Student Profile

From slimes to cell proteins

Dionne joins SEAS-MCB lab with big award in his petri dish

An image of slime mold Physarum polycephalum in a petri dish

Dionne's undergraduate research examined how the slime mold Physarum polycephalum

Max Prigozhin didn’t know what to think when he saw Adam Dionne’s undergraduate thesis research. Dionne had spent his senior year at Williams College in western Massachusetts studying a slime mold called Physarum polycephalum, and sent along images of his research in his application to join Prigozhin’s biophysics lab at Harvard.

I remember asking myself, is this some sort of a cryptic sign on a tomb of an Egyptian pharaoh? Is this a map from a video game? Is this a landscape of a Martian desert?” said Prigozhin, Assistant Professor of Molecular and Cellular Biology and of Applied Physics at the Harvard John A. Paulson School of Engineering and Applied Sciences (SEAS). “It was so weird and unusual, so I called up Adam to chat with him about his work, and that’s how it all started.”

Dionne is now a first-year Ph.D. candidate in applied physics in Prigozhin’s lab. His first semester at SEAS and the Harvard Graduate School of Arts and Sciences began on a high note, as his undergraduate research was selected for the prestigious Leroy Apker Award. Presented annually by the American Physical Society, the award recognizes one undergraduate student from a non-Ph.D. granting institution – like Williams – and one from a Ph.D. granting institution for outstanding achievements in physics.

Over the summer, Dionne presented his work to a panel of judges at the American Physical Society. “What was very novel about it was talking so intimately with leading, cutting-edge physicists who are very experienced and have been doing research for decades, and having them so interested in my work and talking back and forth almost more like colleagues,” Dionne said.

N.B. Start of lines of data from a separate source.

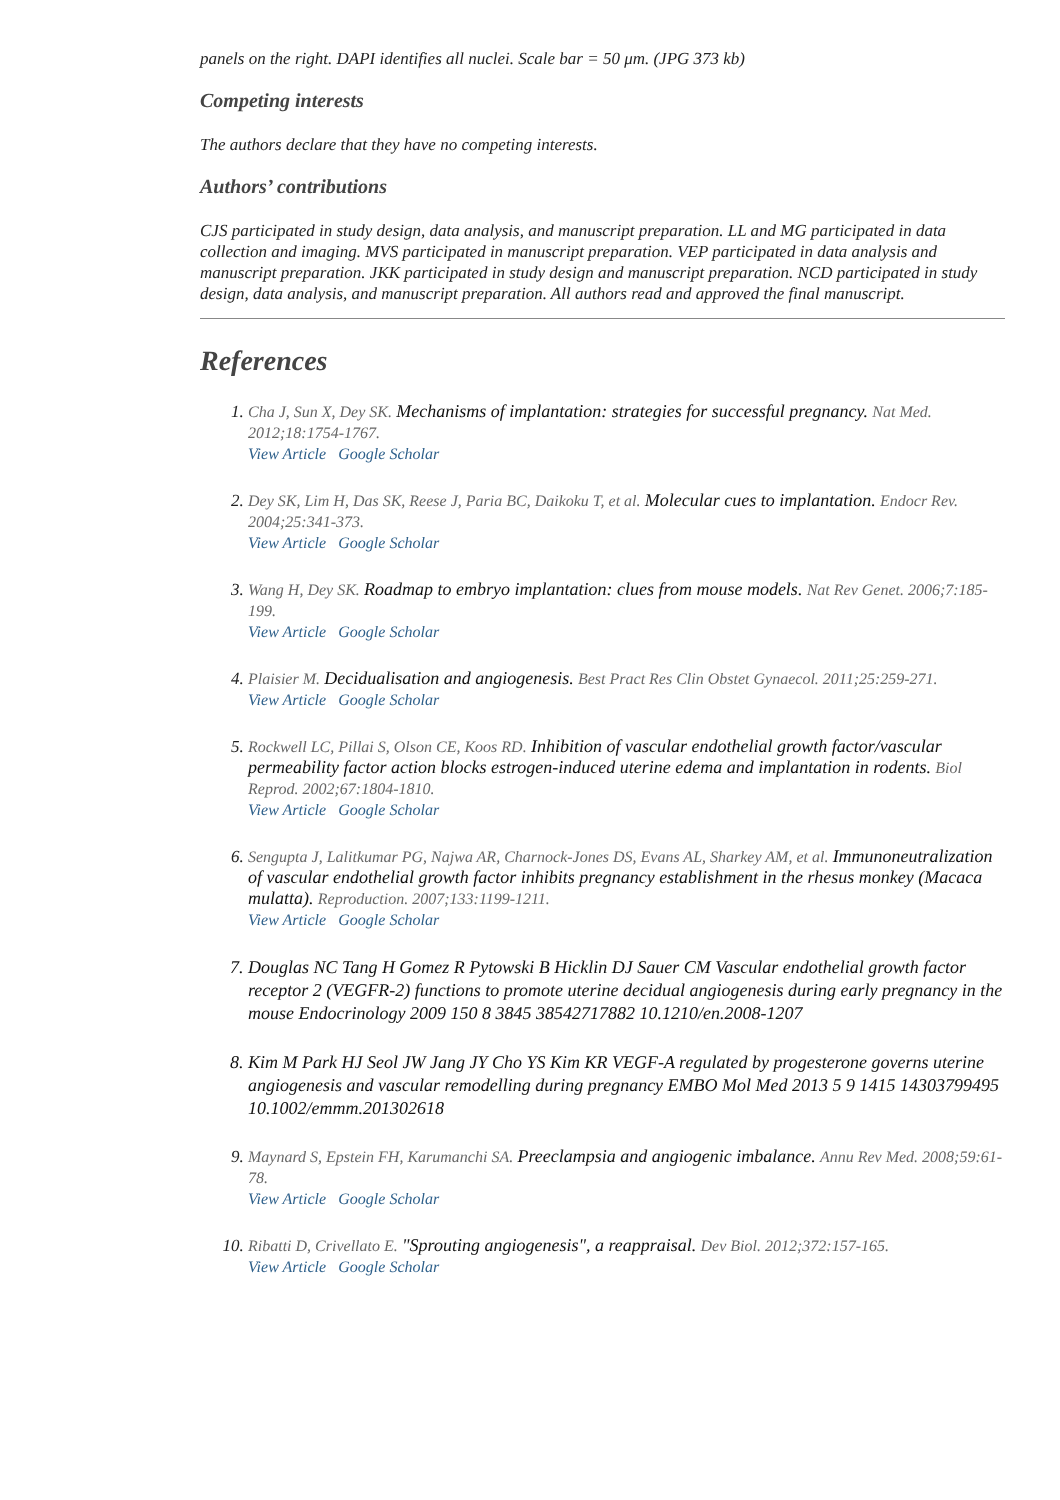panels on the right. DAPI identifies all nuclei. Scale bar = 50 μm. (JPG 373 kb)
Competing interests
The authors declare that they have no competing interests.
Authors’ contributions
CJS participated in study design, data analysis, and manuscript preparation. LL and MG participated in data collection and imaging. MVS participated in manuscript preparation. VEP participated in data analysis and manuscript preparation. JKK participated in study design and manuscript preparation. NCD participated in study design, data analysis, and manuscript preparation. All authors read and approved the final manuscript.
References
1. Cha J, Sun X, Dey SK. Mechanisms of implantation: strategies for successful pregnancy. Nat Med. 2012;18:1754-1767.
View Article Google Scholar
2. Dey SK, Lim H, Das SK, Reese J, Paria BC, Daikoku T, et al. Molecular cues to implantation. Endocr Rev. 2004;25:341-373.
View Article Google Scholar
3. Wang H, Dey SK. Roadmap to embryo implantation: clues from mouse models. Nat Rev Genet. 2006;7:185-199.
View Article Google Scholar
4. Plaisier M. Decidualisation and angiogenesis. Best Pract Res Clin Obstet Gynaecol. 2011;25:259-271.
View Article Google Scholar
5. Rockwell LC, Pillai S, Olson CE, Koos RD. Inhibition of vascular endothelial growth factor/vascular permeability factor action blocks estrogen-induced uterine edema and implantation in rodents. Biol Reprod. 2002;67:1804-1810.
View Article Google Scholar
6. Sengupta J, Lalitkumar PG, Najwa AR, Charnock-Jones DS, Evans AL, Sharkey AM, et al. Immunoneutralization of vascular endothelial growth factor inhibits pregnancy establishment in the rhesus monkey (Macaca mulatta). Reproduction. 2007;133:1199-1211.
View Article Google Scholar
7. Douglas NC Tang H Gomez R Pytowski B Hicklin DJ Sauer CM Vascular endothelial growth factor receptor 2 (VEGFR-2) functions to promote uterine decidual angiogenesis during early pregnancy in the mouse Endocrinology 2009 150 8 3845 38542717882 10.1210/en.2008-1207
8. Kim M Park HJ Seol JW Jang JY Cho YS Kim KR VEGF-A regulated by progesterone governs uterine angiogenesis and vascular remodelling during pregnancy EMBO Mol Med 2013 5 9 1415 14303799495 10.1002/emmm.201302618
9. Maynard S, Epstein FH, Karumanchi SA. Preeclampsia and angiogenic imbalance. Annu Rev Med. 2008;59:61-78.
View Article Google Scholar
10. Ribatti D, Crivellato E. "Sprouting angiogenesis", a reappraisal. Dev Biol. 2012;372:157-165.
View Article Google Scholar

Dionne studied the processes by which Physarum polycephalum forages for and then distributes nutrients throughout its system. Biological organisms larger than a cell need an active transport process for nutrients, such as the human vascular system that pumps blood throughout the body. The human vascular system also uses a central organ, the heart, to power the entire process.

Physarum polycephalum doesn’t have a centralized organ. Dionne and his advisors, Henrik Ronellenfitsch and Katharine Jensen, studied how the slime mold self-organizes a decentralized way to transport nutrients through a series of tubes, each of which pumps on its own.

“I found the organism incredibly interesting,” Dionne said. “It was so simple. It had no nervous system. It was single-cellular but spanned the size of a petri dish. Before the research, I’d worked on math, physics, and some computer science. This project really leverages all of those tools to study a very interesting biological system, so it was very fun work for me.”

Head shot of Adam Dionne, Ph.D. candidate in Applied Physics at SEAS

Adam Dionne, Ph.D. candidate in applied physics

Dionne’s undergraduate research drew on multiple scientific and mathematical disciplines, and required a range of theoretical, computational and experimental skills. That multidisciplinary approach is part of what brought him to Harvard and the Prigozhin Group in particular.

“Max’s lab and all of his lab members, they are all phenomenal people who were obviously high-quality scientists impassioned by their work,” Dionne said. “I love the fact that his lab is not just 10 physicists. It has physicists, mathematicians, bioengineers, electrical engineers – a whole diverse skill set that you can tap into to try to solve these really challenging problems.”

These days, Dionne is studying how cells incorporate external signals using proteins called G protein coupled receptors (GPCRs), which are located on external cellular membranes.

“The dynamics of GPCRs evolve over time when they get stimulated by a signaling molecule. These dynamics have existed in a blind spot for biologists because it’s a very small protein and a very fast process,” Dionne said. “That’s very difficult to probe, so Max has been developing a novel biophysical tool that lets you probe this regime of small, fast dynamics.”

Prigozhin’s tool utilizes a process called cryo-vitrification, which freezes the cell at a specific moment after stimulation. With enough frozen cells, it becomes possible to see the entirety of the cell signaling cycle.

“We’re creating a flipbook of cellular signaling that you want to be able to put back together and analyze,” Dionne said. “It’s a pretty natural next step in taking the two parts I was doing in my undergraduate work and really advancing them. I was doing computational work, and I was doing light experimental work, and I’m ramping up both areas and applying it to a more challenging problem that’s very impactful. It’s a really enjoyable process of getting really in depth in both areas and leveraging my past experiences.”

As a first-year Ph.D. student, Dionne knows he’s just beginning to experience everything SEAS and Harvard have to offer.

“Adam is a very promising young physicist,” Prigozhin said. “He has a unique skill set that combines deep biological understanding with rigorous mathematical modeling. In my group, Adam is building on his theory skills, while also supplementing them with the knowledge of biophysical instrumentation and measurement – a powerful combination of expertise that will allow Adam to address central questions in biophysics and, hopefully, serve as a launchpad for Adam’s future career in science.”